Saturday, November 23, 2024

Oil Production Diving, Inflation Climbing Fast: Venezuelans Squeezed

Venezuela’s citizens are left holding a bag, one that is saddled with $60 billion dollars worth of debt.

Citizens of Venezuela have been buying into bonds due to government policies of subsidizing the purchase of foreign debt by individual investors, Reuters reported in December 2017.

Big businesses in the country have also poured money into the bonds, hoping to capitalize on the exorbitant yields and balance out losses from the OPEC nation’s collapsing economic system.

Schlumberger Limited (ticker: SLB) and Halliburton Company (ticker: HAL) both wrote-down investments due to Venezuela’s instability. Schlumberger recorded a charge of $938 million during the fourth quarter of 2017 and Halliburton recorded an aggregate charge of $385 million during the fourth quarter of 2017.

“Venezuelan bond investors range from taxi drivers to large companies, and everything in the middle. A lot of companies also got in to protect themselves from the depreciation of the currency. Even very orthodox companies who were never involved in capital markets started buying them as a means of hedging,” local broker Victor Silva told Reuters.

Too many zeros

Bloomberg reported that Venezuela’s hyperinflation has people paying bolivar by the pound (or kilogram). The inflation has gotten so bad that six-digit deli scales can’t weigh bolivar accurately enough. With so much money/inflation, it’s faster to weigh the paper bills rather than count them out – especially when a kilogram of ham costs about 1.48 million bolivars, or $44.40 U.S.

Older debit and credit card machines are having a hard time keeping up with the million-dollar transactions as well. Screen sizes limit the full dollar amount, so some retailers have to break the transaction amount into multiple transactions and receipts.
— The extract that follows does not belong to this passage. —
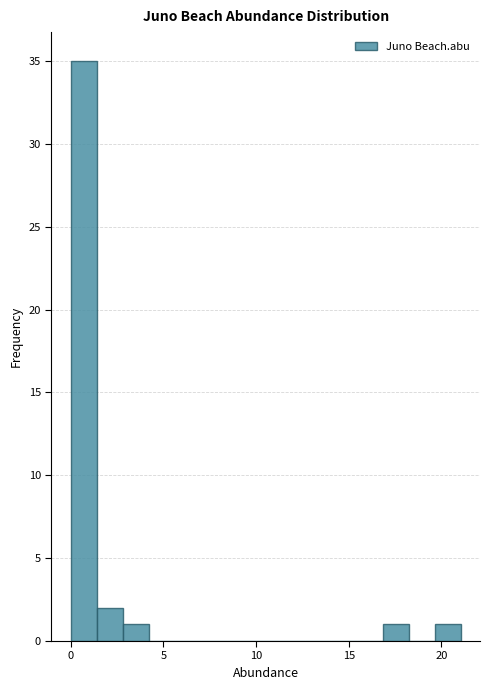

Read against the x-axis, roughly where is the centre of the tallest bar?

0.5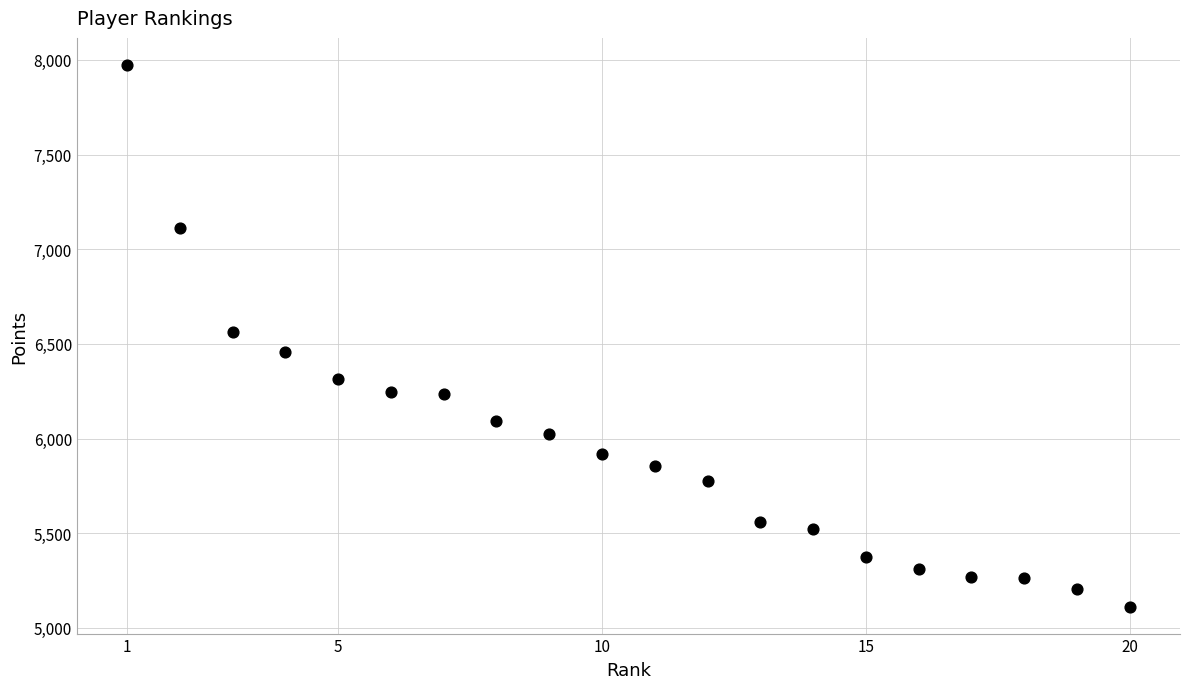

What is the range of X values (max minus min)?

19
The Café Con Leche Index tracks how much a cup of coffee costs in Venezuela. One cup costs about 75,000 bolivars—$2.25 in U.S. currency—which is an increase of 4,067% over the past 12 months. At that time, a cup of coffee was only 1,800 bolivars.

Bolivars for US dollars?

The bolivar has lost 98% of its value due to inflation, according to one statistic from CNN Money. To address this issue, one solution has already been implemented by some small nations such as El Salvador and Ecuador – dollarization, replacing the bolivar with American greenbacks.

Oil Production Diving, Inflation Climbing Fast: Venezuelans Squeezed
Sources: DolarToday, CNN Money

“There’s no way they can get anything under control in Venezuela unless they dollarize. The bolivar is gone already,” Steven Hanke told CNN Money. Hanke is a professor at Johns Hopkins University and he advised the governments of Ecuador and Montenegro as both institutions dollarized.

The government would have to establish a temporary exchange rate for citizens to turn bolivars into dollars. However, the exchange rates vary dramatically according to who’s answering. One presidential candidate, Henri Falcon, and his team said that the exchange rate would be 68 bolivars per U.S. dollar.

However, the unofficial exchange rate is about 216,000 bolivars per U.S. dollar – the rate that Venezuelans use right now.

OPEC reports Venezuela’s oil production still crashing

According to OPEC’s Oil Market Report for February production, Venezuela pumped 1,548 MBOPD in February, 52.4 MBOPD below last month’s production level. According to Bloomberg, the country is producing at the lowest rate since early 1989, almost 30 years ago. The country has seen production drop by almost 24% since the beginning of 2017, a truly drastic decline. With no regime or policy change in sight, it seems likely that Venezuela’s production slide will continue in coming months.

“Venezuela remains highly dependent on oil revenues, which account for almost all export earnings and nearly half of the government’s revenue, despite a continued decline in oil production in 2017,” the CIA said in its World Factbook of country intelligence.

“In 2017, GDP contracted 12%, inflation exceeded 1000%, people faced widespread shortages of consumer goods and medicine, and central bank international reserves dwindled. In late 2017, Venezuela also entered selective default on some of its sovereign and PDVSA bonds. Domestic production and industry continues to severely underperform and the Venezuelan government continues to rely on imports to meet its basic food and consumer goods needs.

Falling oil prices since 2014 have aggravated Venezuela’s economic crisis. Insufficient access to dollars, price controls, and rigid labor regulations have led some US and multinational firms to reduce or shut down their Venezuelan operations. Market uncertainty and state oil company PDVSA’s poor cash flow have slowed investment in the petroleum sector, resulting in a decline in oil production.”

Election postponed

Venezuela’s government and opposition parties are postponing the upcoming April presidential election by a month. They are to be held in May now.

President Nicolas Maduro plans to run for a second six-year term “amid an economic collapse that has sent migrants to neighboring countries,” Reuters reported.

The main opposition coalition is boycotting the election on the grounds that the elections council has historically favored the ruling Socialist Party, and because the best-known candidates have been jailed or barred from holding office, Reuters said.